Extracted material>
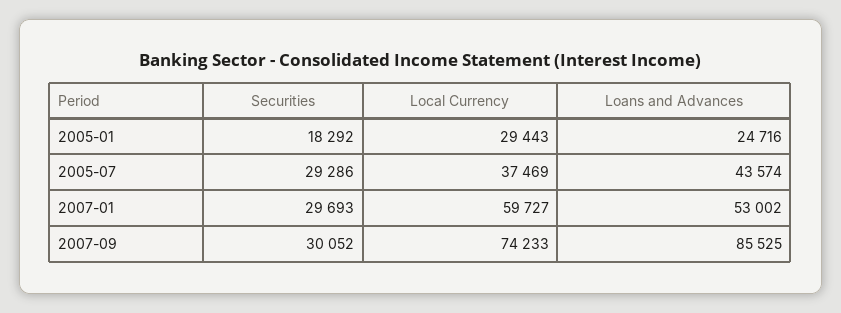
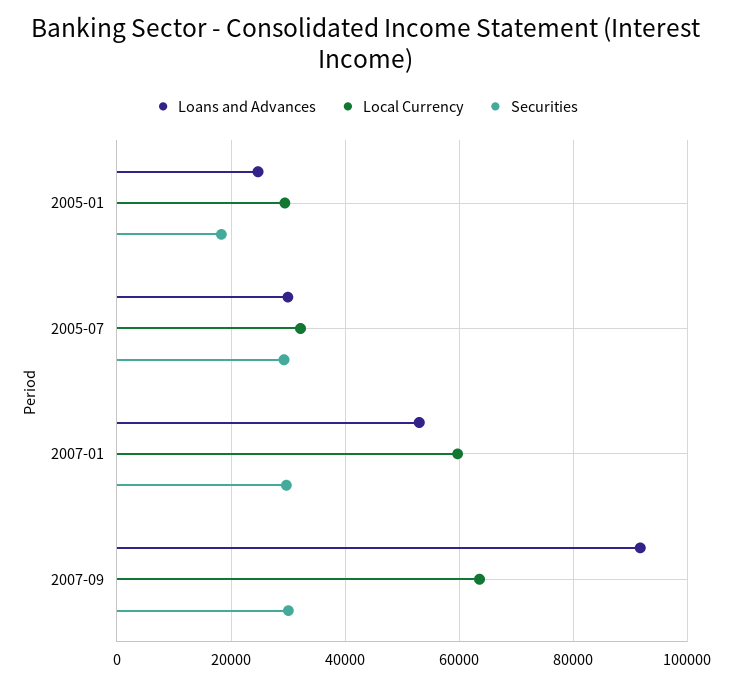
Local Currency, 2005-07: 37469 -> 32000
Loans and Advances, 2005-07: 43574 -> 30000
Local Currency, 2007-09: 74233 -> 64000
Loans and Advances, 2007-09: 85525 -> 92000

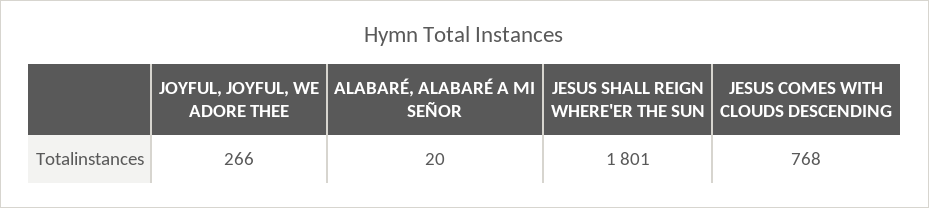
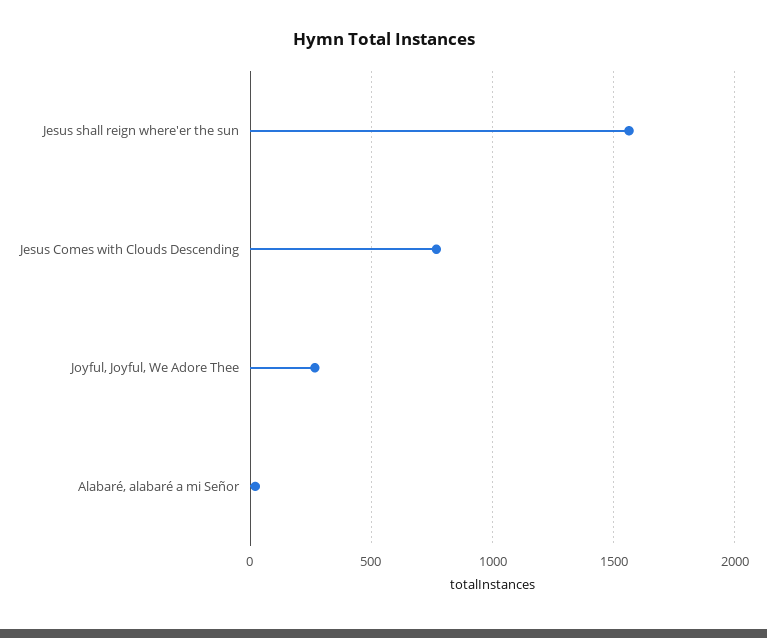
JESUS SHALL REIGN WHERE'ER THE SUN: 1801 -> 1550

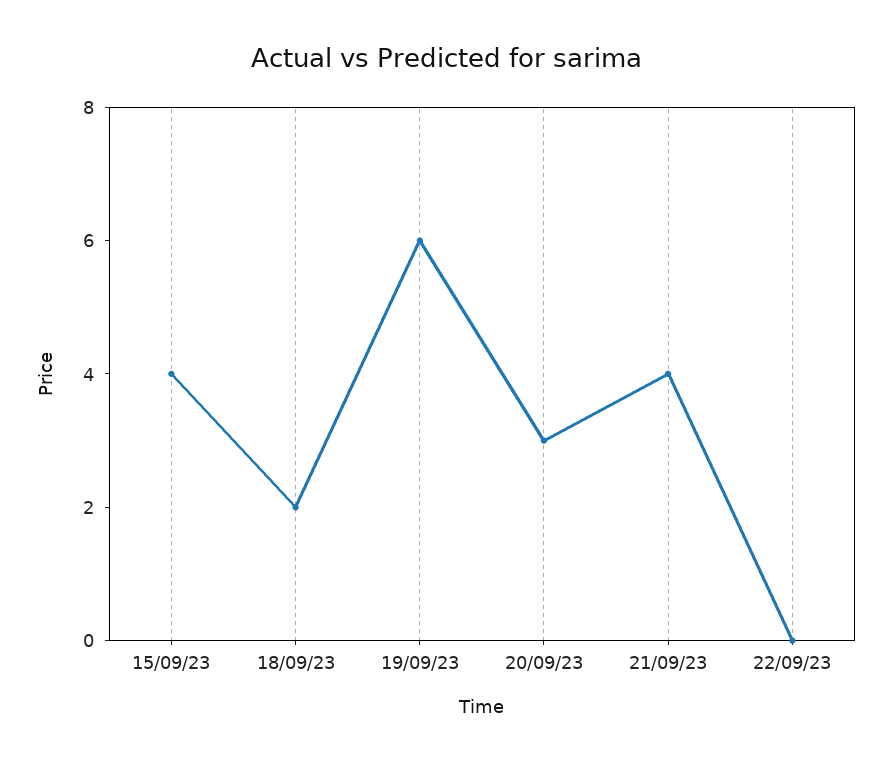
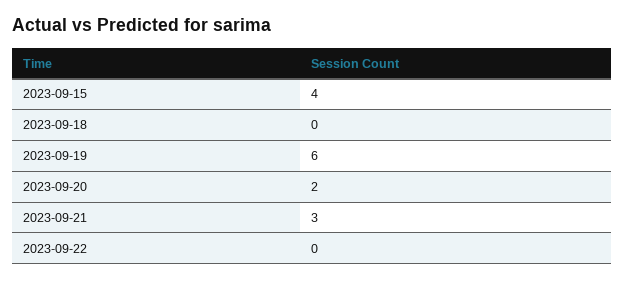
18/09/23: 2 -> 0
20/09/23: 3 -> 2
21/09/23: 4 -> 3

What you have to do> Please retype the lines from the one containing "Local Currency, 2007-09: 74233 -> 64000" through the last line of the records above, exactly as written, and leave out any pictures.

Exercise answer>
Local Currency, 2007-09: 74233 -> 64000
Loans and Advances, 2007-09: 85525 -> 92000

JESUS SHALL REIGN WHERE'ER THE SUN: 1801 -> 1550

18/09/23: 2 -> 0
20/09/23: 3 -> 2
21/09/23: 4 -> 3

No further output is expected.